Women and children were thrown into wagons and the men who jumped in after them were dragged out and gunned down. Grown men and little boys were ordered to march to the edge of town, a steady spray of bullets picking off the slower ones and speeding up the rest.
“You could hear the screams of the wounded and the cries of the people around them,” recalled Weinstein, now 83 and a resident of Little Neck.
After two days, an empty train arrived and everyone was pushed in “like herring” with a lack of oxygen and an excess of fear. Those who fainted and the dead were held upright because there was no room to fall.
“We felt we were going to die. Better to be killed from a bullet than to suffocate,” said Weinstein, explaining that with a “superhuman effort” he and his brother managed to push themselves out a window and back onto the train platform where they would enter a car with room to breathe.
“Nobody - nobody in his wildest dreams could have imaged what they were going to do to us - what they were going to do to our mothers, fathers and children,” he said, recounting a train ride to a mysterious destination in which passengers jumped for their lives only to become disposable targets for Nazi sharpshooters.
After four hours the train arrived at Treblinka, the infamous death camp that liquidated 20 cattle cars of human beings every two hours, Weinstein said.
It was at Treblinka where prisoners received a few drops of water in exchange for carrying the dead to incineration pits. It was at Treblinka where the ‘hospital’ was a burning hole in the ground, with infants perilously perched on the edge watching, but never crying, according to Weinstein, as generations melted away before their eyes. It was at Treblinka where Eddie Weinstein was shot, and then ushered to safety by his brother, whose heroic act also served as a final farewell.
After 18 days of hell at Treblinka, Eddie Weinstein escaped in a train hauling off the clothing of the dead. Weinstein smuggled out gold coins, which he would use to pay for food and a place to hide. But freedom was far off.
Having reunited with his father and two others, Weinstein spent the next year-and-a-half hiding in the levee of a fish hatchery before all were discovered. Weinstein managed to escape death a few more times - including when he was captured by German soldiers hours before the Russians arrived - and ultimately joined the Polish Army so he could “participate in Germany’s defeat.”
There were 8,000 Jews in Weinstein’s hometown before the war. Only 16 made it back.
“Some people say it didn’t happen. What’s going to happen when we’re not going to be around anymore?” Weinstein asked somberly.
“I feel that I survived to be able to tell the story,” he said, his sad eyes revealing just as much as his words.

Entries provided →

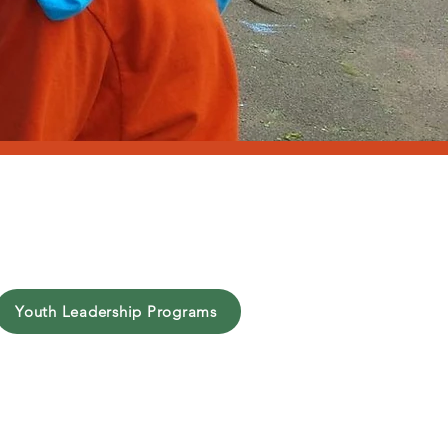
t
Youth Leadership Programs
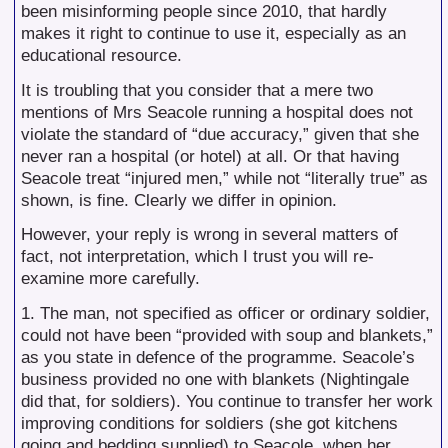
been misinforming people since 2010, that hardly
makes it right to continue to use it, especially as an
educational resource.
It is troubling that you consider that a mere two
mentions of Mrs Seacole running a hospital does not
violate the standard of “due accuracy,” given that she
never ran a hospital (or hotel) at all. Or that having
Seacole treat “injured men,” while not “literally true” as
shown, is fine. Clearly we differ in opinion.
However, your reply is wrong in several matters of
fact, not interpretation, which I trust you will re-
examine more carefully.
1. The man, not specified as officer or ordinary soldier,
could not have been “provided with soup and blankets,”
as you state in defence of the programme. Seacole’s
business provided no one with blankets (Nightingale
did that, for soldiers). You continue to transfer her work
improving conditions for soldiers (she got kitchens
going and bedding supplied) to Seacole, when her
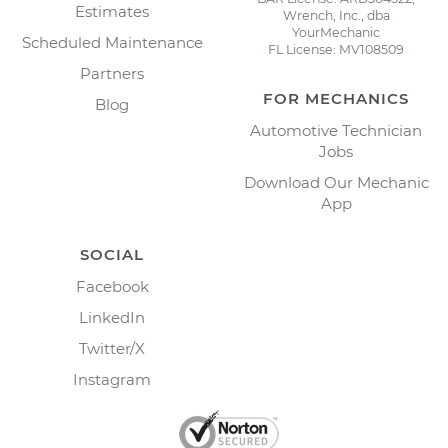
Estimates
Wrench, Inc., dba
YourMechanic
Scheduled Maintenance
FL License: MV108509
Partners
FOR MECHANICS
Blog
Automotive Technician
Jobs
Download Our Mechanic
App
SOCIAL
Facebook
LinkedIn
Twitter/X
Instagram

Work order A →
Copy the Weinstein account between "There were 8,000" and "as his words.", inclusive, putting "quietly" wherever "somberly" stands.
Work order B →
Write down every number that the Weinstein account gives in digits rather than spelled out as a word.
Rely on the text alone for everything that follows.

Your solution A →
There were 8,000 Jews in Weinstein’s hometown before the war. Only 16 made it back.
“Some people say it didn’t happen. What’s going to happen when we’re not going to be around anymore?” Weinstein asked quietly.
“I feel that I survived to be able to tell the story,” he said, his sad eyes revealing just as much as his words.

Your solution B →
83
20
18
8,000
16